1968: Confessions of a Thirteen Year Old

In 1968, I was in the 7th grade, thirteen, no longer a child but sometimes a girl thriving on drama and crazy about boys and sometimes a budding adult becoming cognizant of the bigger picture, a new citizen of the wider world. 

Our family ate supper at 6 o’clock, which was also the time when Channel 5 broadcast the evening news, and my dad started leaving the TV on while we ate. There was a lot of news. The Summer of Love was over. The Tet Offensive raged in Vietnam. The President signed the Fair Housing Act. There was unrest on college campuses and in cities. Sometimes protest was peaceful, and sometimes it was violent. Sometimes it was about war, and sometimes it was about race.

The images on TV were supplemented by images in the Raleigh newspaper and in magazines like Life and Time. Men in helmets, squadrons of helicopters, fringe-wearing hippies, dogs and water canons, and people flashing the peace sign, and the first photo of the Earth rising above the moon’s surface taken from a spacecraft in orbit. Robert Kennedy lying on the floor in a hotel kitchen. Martin Luther King, Jr., lying on a hotel balcony. A line of black men walking down the sidewalk wearing signs that said I Am a Man. On their right stood soldiers toting bayonetted guns and on their left were tanks in the street.

In my small town, the local newspaper didn’t carry these kinds of photos. Instead, there were scenes from the high school football game and headshots of local politicians and beaming garden club award recipients. Once there was a picture of me when I was the diving champion at the pool. There was news, too, without pictures, news about the ongoing litigation over the court-ordered desegregation of our school system. 

The writeups identified by name and address the black families that had applied for their children to attend to the white school. To my school. The school board gave out those names and addresses to be published, that was news, but what was not reported was when white people in my town went to those addresses and poured oil in their wells or fired shots into their windows or when a cross was burned in their yard in the middle of the night.

And certainly it was never published that some white boys in my brother’s class threw the books of their one black classmate - his name was Jerome - into the toilet that they had just used. It was my brother who told me that.

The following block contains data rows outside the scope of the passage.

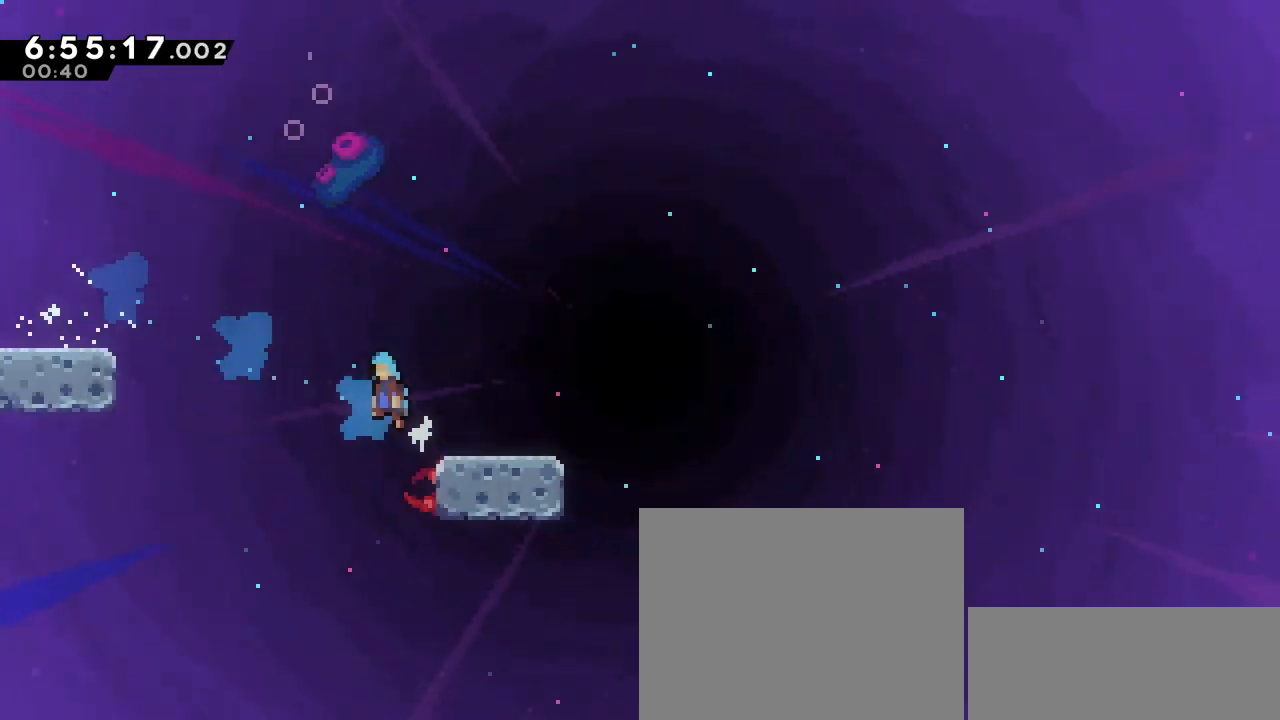
{"keys": [], "events": [[50, "dash", "down"], [50, "jump", "up"], [283, "dash", "up"], [333, "down", "up"], [333, "right", "up"]]}
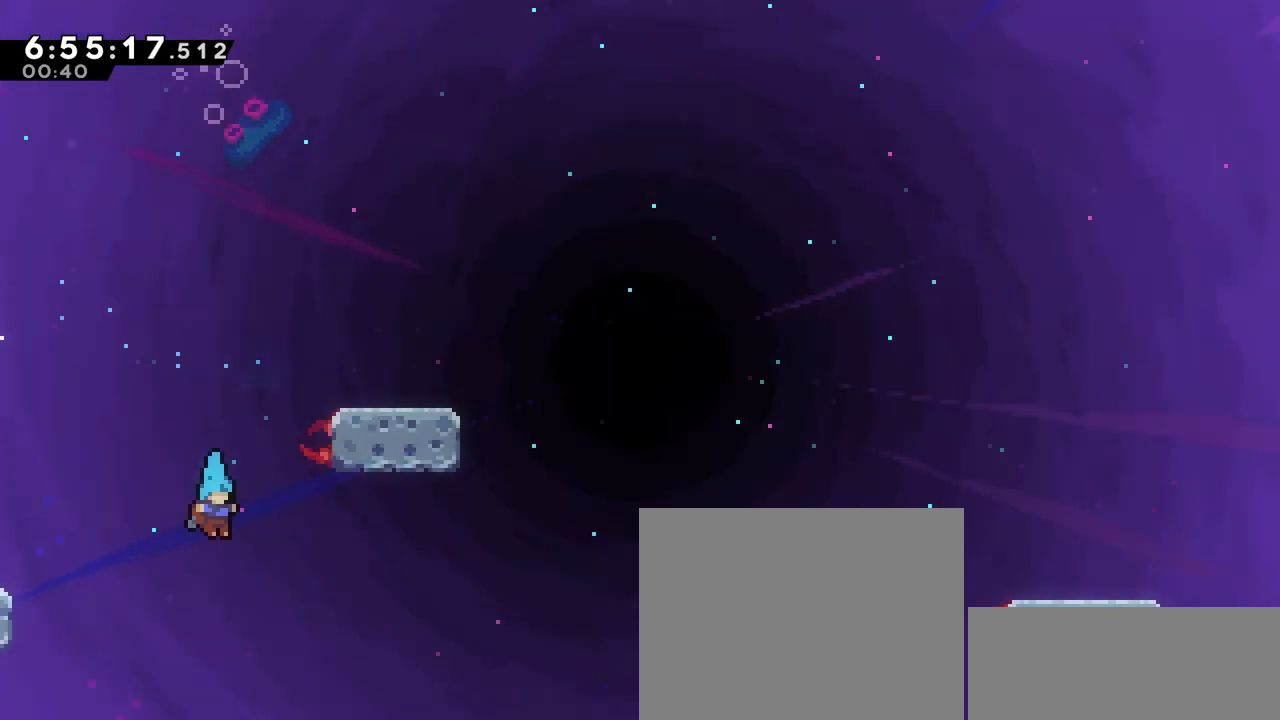
{"keys": [], "events": []}
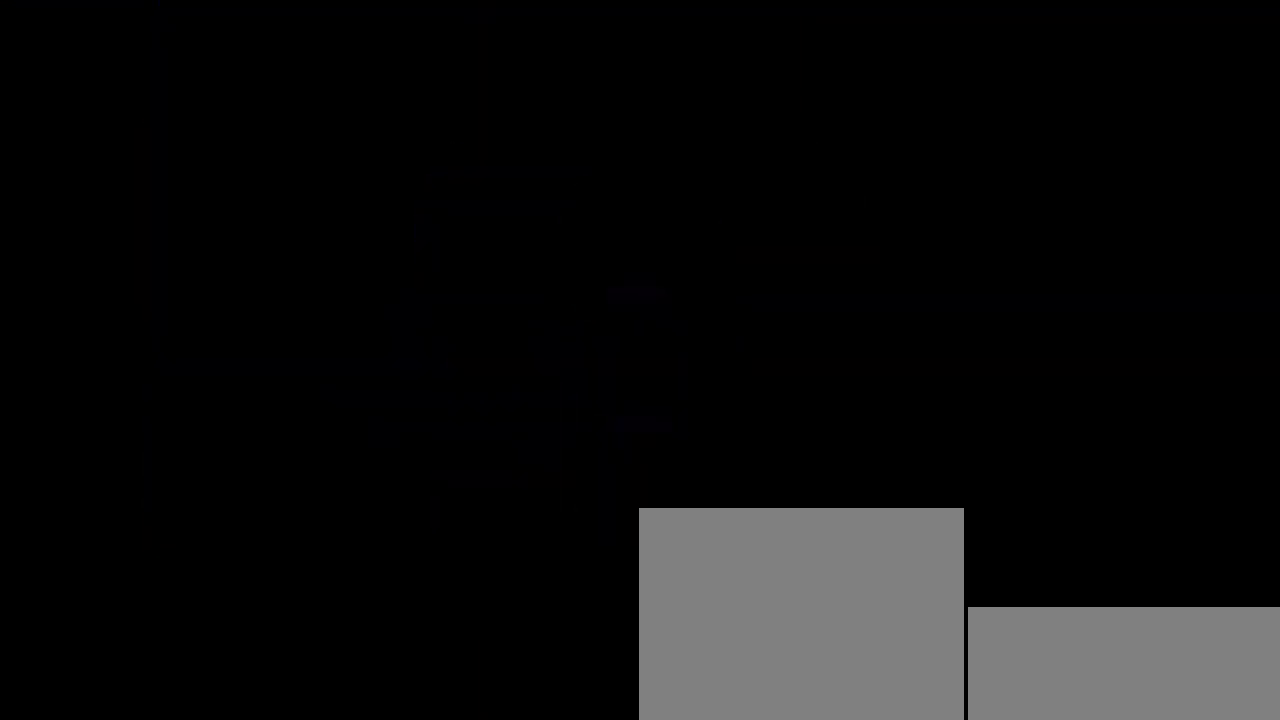
{"keys": ["dash", "down", "left"], "events": [[317, "jump", "down"], [317, "right", "down"], [317, "up", "down"], [417, "jump", "up"], [417, "right", "up"], [417, "up", "up"], [467, "down", "down"], [467, "left", "down"], [500, "dash", "down"]]}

On April 3, 1968, the night before he was killed in Memphis, Tennessee, The Rev. Dr. Martin Luther King, Jr. gave a speech in support of the sanitation workers who were on strike in the aftermath of the deaths of two workers taking shelter in a garbage truck during a rainstorm. The sanitation workers were the ones who wore the signs that said, I Am a Man. 

In his speech he called to mind the story of the Good Samaritan, who stopped to help a man who had fallen among thieves on the way to Jericho. He was left for dead on the side of the road, and a Levite and a priest passed him by. They didn’t stop to help the fallen man. 

Dr. King imagined that the priest and the Levite were afraid that they might be robbed and beaten too. He imagined that they said to themselves, “If I stop to help this man, what will happen to me?” But then the Good Samaritan, a man of another tribe, a hated tribe, came by, and he reversed the question and said. “If I do not stop to help this man, what will happen to him?” And so he stopped and bound up the man’s wounds and carried him to safety.

On April 4, 1968 Dr. King’s life was ended at age 39. Our local paper was published only twice a week, so the next edition after his death is dated April 9. The headline read: Quiet returns to our community following weekend of violence, arson, and high tension. The article noted broken windows around town, two fires, and the theft of some whisky. The April 11 edition included a story reporting that despite what the courts said, the school board believed it was not responsible for the violent activities of the Ku Klux Klan against black families who had applied to white schools whose addresses were published in the paper. 

I was just 13 with the world coming into focus. It made an impression on me that there were people who had to wear signs saying they were human.


anne said…
oh, penny, i'm so thankful for you! for how you see the world and how you express what you see. now i know these traits go back to your girlhood. this was the first thing i read this morning. what a great way to start my day!
I, too, was in the 7th grade. Those were indeed dark days. My town was small (pop. 3,000). We did not see violent resistance, but everyone was unsettled. I remember that night when the news came on TV about King's assassination. My parents were shocked, my grandmother had to sit down in dismay. The next day at school one of my friends said, "We won!"

In the years that followed, I thought I saw significant progress. Indeed, we have come a long way toward equality, but recent years have shown us that we still have a long, long way to go.
My town was the same size. I believe we have tried to gloss over this wound in our society, and so it cannot heal but continues to fester.